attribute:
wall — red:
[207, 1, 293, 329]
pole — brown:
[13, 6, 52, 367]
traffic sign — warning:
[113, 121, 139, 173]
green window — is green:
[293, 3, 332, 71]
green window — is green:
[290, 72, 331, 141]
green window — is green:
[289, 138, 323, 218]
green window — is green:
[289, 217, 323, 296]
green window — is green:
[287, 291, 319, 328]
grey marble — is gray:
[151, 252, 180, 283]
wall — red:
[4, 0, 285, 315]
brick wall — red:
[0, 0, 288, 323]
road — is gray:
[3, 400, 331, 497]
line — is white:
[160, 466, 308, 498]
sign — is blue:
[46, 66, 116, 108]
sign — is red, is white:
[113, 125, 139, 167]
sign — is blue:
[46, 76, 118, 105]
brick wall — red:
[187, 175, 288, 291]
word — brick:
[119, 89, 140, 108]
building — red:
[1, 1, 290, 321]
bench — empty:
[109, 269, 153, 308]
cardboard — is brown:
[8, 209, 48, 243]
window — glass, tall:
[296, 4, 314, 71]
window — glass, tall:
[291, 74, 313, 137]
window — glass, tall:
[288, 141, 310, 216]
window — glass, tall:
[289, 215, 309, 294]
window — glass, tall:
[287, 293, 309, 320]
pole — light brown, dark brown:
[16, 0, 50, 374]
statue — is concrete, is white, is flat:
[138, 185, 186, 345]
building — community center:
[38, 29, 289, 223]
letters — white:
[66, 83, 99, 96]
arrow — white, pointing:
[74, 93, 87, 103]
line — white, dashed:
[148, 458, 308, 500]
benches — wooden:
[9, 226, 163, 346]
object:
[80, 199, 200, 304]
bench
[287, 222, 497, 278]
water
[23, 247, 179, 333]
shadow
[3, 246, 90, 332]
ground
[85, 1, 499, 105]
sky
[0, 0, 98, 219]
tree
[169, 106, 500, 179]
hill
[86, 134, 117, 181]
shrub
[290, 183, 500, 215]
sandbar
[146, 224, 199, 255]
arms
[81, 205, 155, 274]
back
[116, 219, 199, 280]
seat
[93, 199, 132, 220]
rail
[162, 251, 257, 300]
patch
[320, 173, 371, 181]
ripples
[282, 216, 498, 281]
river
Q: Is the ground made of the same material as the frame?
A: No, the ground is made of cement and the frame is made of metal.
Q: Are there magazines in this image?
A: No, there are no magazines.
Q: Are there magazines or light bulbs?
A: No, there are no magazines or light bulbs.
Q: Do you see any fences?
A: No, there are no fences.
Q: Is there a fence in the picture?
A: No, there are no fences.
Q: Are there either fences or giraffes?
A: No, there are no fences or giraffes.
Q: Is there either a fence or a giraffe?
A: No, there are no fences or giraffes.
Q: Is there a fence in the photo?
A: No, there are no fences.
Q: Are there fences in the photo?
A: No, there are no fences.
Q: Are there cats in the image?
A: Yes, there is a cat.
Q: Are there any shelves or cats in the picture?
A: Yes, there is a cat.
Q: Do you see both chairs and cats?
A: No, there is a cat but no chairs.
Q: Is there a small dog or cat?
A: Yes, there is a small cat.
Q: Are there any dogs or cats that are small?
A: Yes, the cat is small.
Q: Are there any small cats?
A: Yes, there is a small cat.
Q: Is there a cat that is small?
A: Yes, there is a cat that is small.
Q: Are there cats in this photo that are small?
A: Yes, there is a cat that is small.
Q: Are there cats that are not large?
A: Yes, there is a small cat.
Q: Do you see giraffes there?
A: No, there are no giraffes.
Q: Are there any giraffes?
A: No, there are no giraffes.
■ ■ ■ ■ ■ ■ ■
WORK INSTRUCTIONS
Copy every line of the material above without changing anything.

WRITTEN SOLUTION
attribute:
wall — red:
[207, 1, 293, 329]
pole — brown:
[13, 6, 52, 367]
traffic sign — warning:
[113, 121, 139, 173]
green window — is green:
[293, 3, 332, 71]
green window — is green:
[290, 72, 331, 141]
green window — is green:
[289, 138, 323, 218]
green window — is green:
[289, 217, 323, 296]
green window — is green:
[287, 291, 319, 328]
grey marble — is gray:
[151, 252, 180, 283]
wall — red:
[4, 0, 285, 315]
brick wall — red:
[0, 0, 288, 323]
road — is gray:
[3, 400, 331, 497]
line — is white:
[160, 466, 308, 498]
sign — is blue:
[46, 66, 116, 108]
sign — is red, is white:
[113, 125, 139, 167]
sign — is blue:
[46, 76, 118, 105]
brick wall — red:
[187, 175, 288, 291]
word — brick:
[119, 89, 140, 108]
building — red:
[1, 1, 290, 321]
bench — empty:
[109, 269, 153, 308]
cardboard — is brown:
[8, 209, 48, 243]
window — glass, tall:
[296, 4, 314, 71]
window — glass, tall:
[291, 74, 313, 137]
window — glass, tall:
[288, 141, 310, 216]
window — glass, tall:
[289, 215, 309, 294]
window — glass, tall:
[287, 293, 309, 320]
pole — light brown, dark brown:
[16, 0, 50, 374]
statue — is concrete, is white, is flat:
[138, 185, 186, 345]
building — community center:
[38, 29, 289, 223]
letters — white:
[66, 83, 99, 96]
arrow — white, pointing:
[74, 93, 87, 103]
line — white, dashed:
[148, 458, 308, 500]
benches — wooden:
[9, 226, 163, 346]
object:
[80, 199, 200, 304]
bench
[287, 222, 497, 278]
water
[23, 247, 179, 333]
shadow
[3, 246, 90, 332]
ground
[85, 1, 499, 105]
sky
[0, 0, 98, 219]
tree
[169, 106, 500, 179]
hill
[86, 134, 117, 181]
shrub
[290, 183, 500, 215]
sandbar
[146, 224, 199, 255]
arms
[81, 205, 155, 274]
back
[116, 219, 199, 280]
seat
[93, 199, 132, 220]
rail
[162, 251, 257, 300]
patch
[320, 173, 371, 181]
ripples
[282, 216, 498, 281]
river
Q: Is the ground made of the same material as the frame?
A: No, the ground is made of cement and the frame is made of metal.
Q: Are there magazines in this image?
A: No, there are no magazines.
Q: Are there magazines or light bulbs?
A: No, there are no magazines or light bulbs.
Q: Do you see any fences?
A: No, there are no fences.
Q: Is there a fence in the picture?
A: No, there are no fences.
Q: Are there either fences or giraffes?
A: No, there are no fences or giraffes.
Q: Is there either a fence or a giraffe?
A: No, there are no fences or giraffes.
Q: Is there a fence in the photo?
A: No, there are no fences.
Q: Are there fences in the photo?
A: No, there are no fences.
Q: Are there cats in the image?
A: Yes, there is a cat.
Q: Are there any shelves or cats in the picture?
A: Yes, there is a cat.
Q: Do you see both chairs and cats?
A: No, there is a cat but no chairs.
Q: Is there a small dog or cat?
A: Yes, there is a small cat.
Q: Are there any dogs or cats that are small?
A: Yes, the cat is small.
Q: Are there any small cats?
A: Yes, there is a small cat.
Q: Is there a cat that is small?
A: Yes, there is a cat that is small.
Q: Are there cats in this photo that are small?
A: Yes, there is a cat that is small.
Q: Are there cats that are not large?
A: Yes, there is a small cat.
Q: Do you see giraffes there?
A: No, there are no giraffes.
Q: Are there any giraffes?
A: No, there are no giraffes.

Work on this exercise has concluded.